------ DOCUMENT SECTION ------

You talk a little bit about those sort of early hiring, some of those mistakes you made.

Speaker 1:

There's so many of them, there's, there's, so, there's so many. So the the first thing that I did was I made the mistake of hiring people from my church community and I'm still part of a great church, still part of the same church community. But you know something that that was, that was, that was a horrible, horrible decision, because I wasn't a very good boss, they weren't very good employees and I went through a number of people early on and in those days that money really mattered. You know, I didn't have very many, I didn't have very many bullets in my shotgun going hunting, right, you know, I mean you know so every, every round you expended, you know every. You know that that hurt, right, you know, and eventually you end up empty. So so I got beyond that.

Speaker 1:

Then I started it was really Entree leadership to really help me dial in the hiring process that I used to hire people based on community relationships and recommendations, and now I don't hire somebody until they've been through five or six interviews. The first interview is just a get to know you conversation. The second interview just to see if there's a conversation we have. The second interview then is more of a traditional job interview. Then we put people through one or two personality tests you know, disk profiles or working genius profiles. Then, based on that, we come back, we have a team interview and then, finally, if a person has somebody significant in their life, it's a social dinner with my wife and I you know, my wife doesn't work in the business but just to just to see, okay, do we all like each other? Cause you know my, my plan, and in in the early days, in the, in the in the early days, I didn't have much money, you know, and so better people deserve to get paid, and so one of the things that I love to be able to do is pay my people well and have profit sharing and, you know, take care of all that stuff. And in the early days I just didn't have the cashflow to do it, so we just had to make, do so, and you know, now we've got strong, very strong employee retention, we've got a really great team and we've learned how to figure out what kind of path somebody's walking on before we ask them to join up with their path. So it's my job to know my path as a business owner, it's my job to know the courses I'm piloting in this plane, right, you know. But I have to figure out what course is somebody doing? If we're not on parallel courses, if they're flying over here and I want to fly this direction, we can't hire that person. You know, selfishness will kill a team.

Speaker 1:

The number one thing that I look for in a job interview is selfishness. We all have our self-interest. I'm not worried about that. My job is to take care of my employees' self-interest. I mean, we all have families to take care of, we all need to get paid, we all need to have a great work environment. We all need that. That's my job is hopefully a good employer to show up and create that culture. But I can't have selfish people that I'm serving because they will destroy a team, and I've had some real selfish people over the years.

------ DATA PROVIDED ------

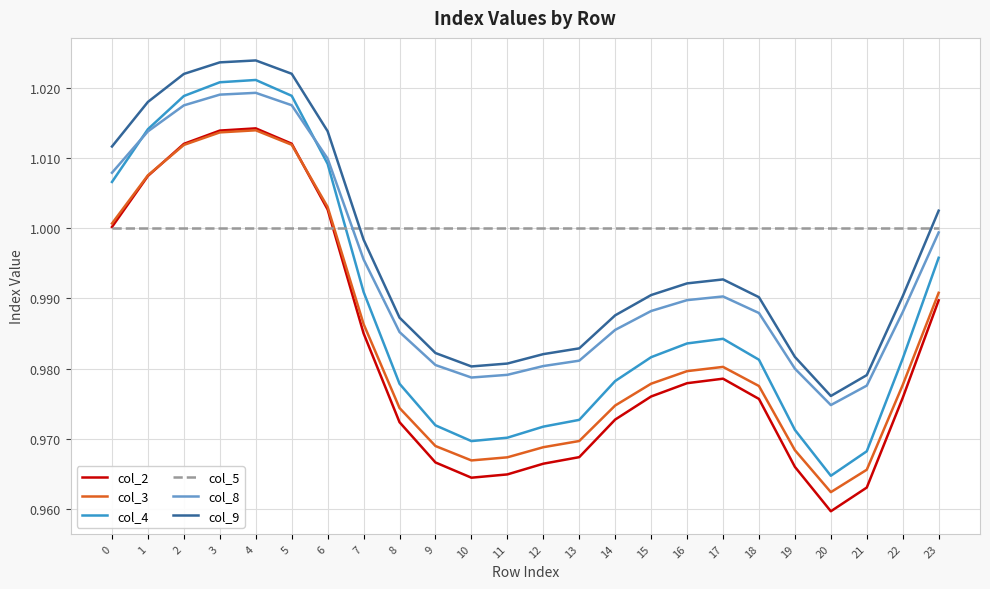

True or false: col_9 and col_3 cross at least once.

False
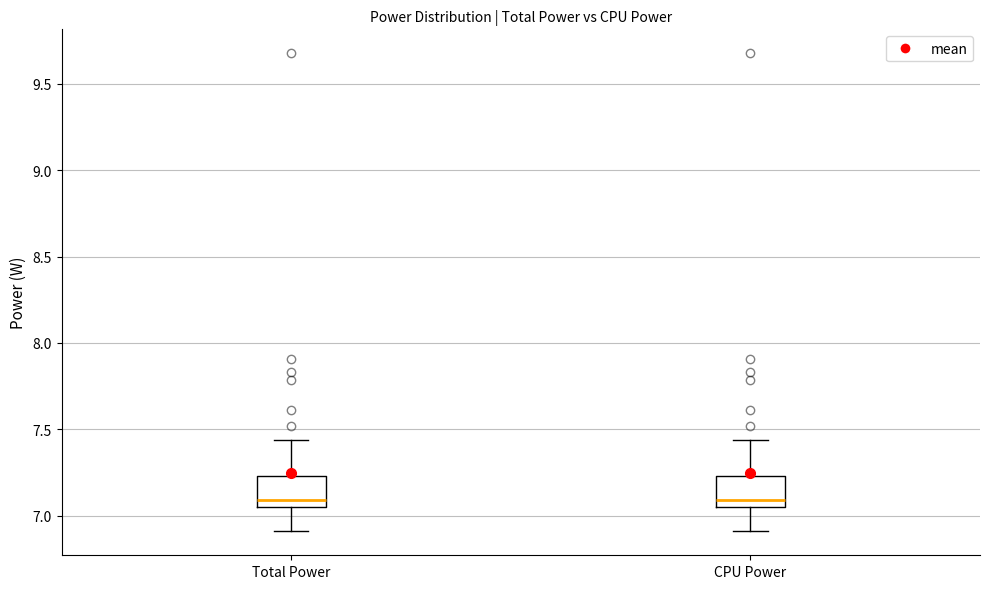

Reading left to right, read every box against the y-axis: the position of its median line, the range the box covers, and the ends of its whiskers. The values are not printed on the chart, so give them approximately, as read against the axis.

Total Power: median 7.10, box 7.05 to 7.25, whiskers 6.90 to 7.45
CPU Power: median 7.10, box 7.05 to 7.25, whiskers 6.90 to 7.45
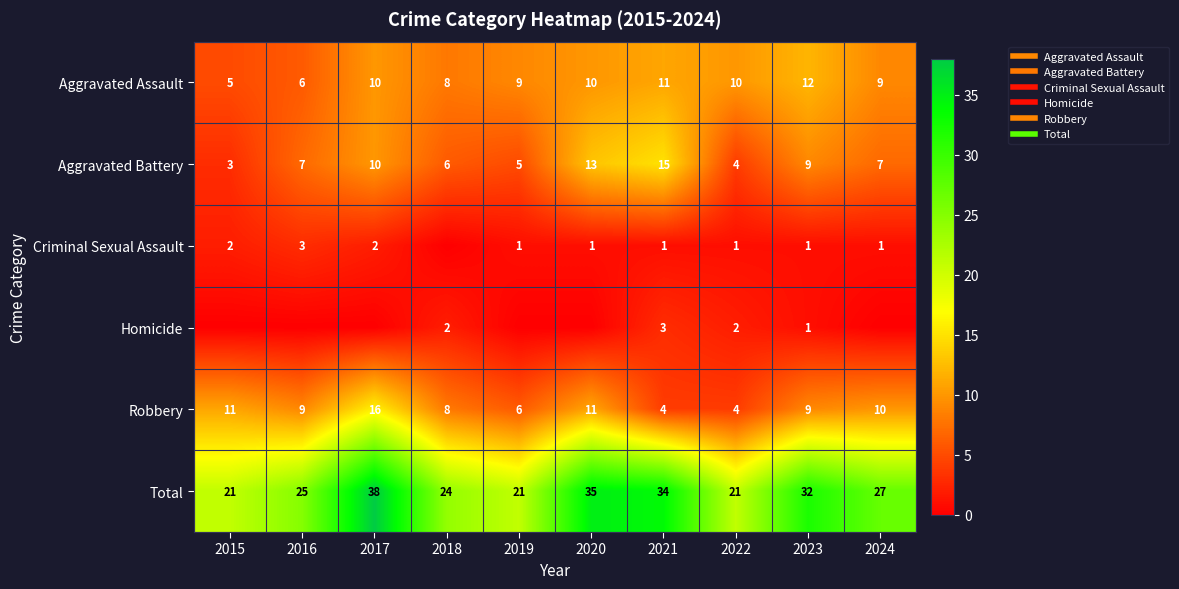

At how many categories does at least one series exceed 35?

1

------

JOB ITEM:
In the interview transcript, switch "shotgun" to "rifle" and write out everything from "You talk a little" down to "got beyond that.". You won't need any of the entries for this.

RESULT OF THE EXERCISE:
You talk a little bit about those sort of early hiring, some of those mistakes you made.

Speaker 1:

There's so many of them, there's, there's, so, there's so many. So the the first thing that I did was I made the mistake of hiring people from my church community and I'm still part of a great church, still part of the same church community. But you know something that that was, that was, that was a horrible, horrible decision, because I wasn't a very good boss, they weren't very good employees and I went through a number of people early on and in those days that money really mattered. You know, I didn't have very many, I didn't have very many bullets in my rifle going hunting, right, you know, I mean you know so every, every round you expended, you know every. You know that that hurt, right, you know, and eventually you end up empty. So so I got beyond that.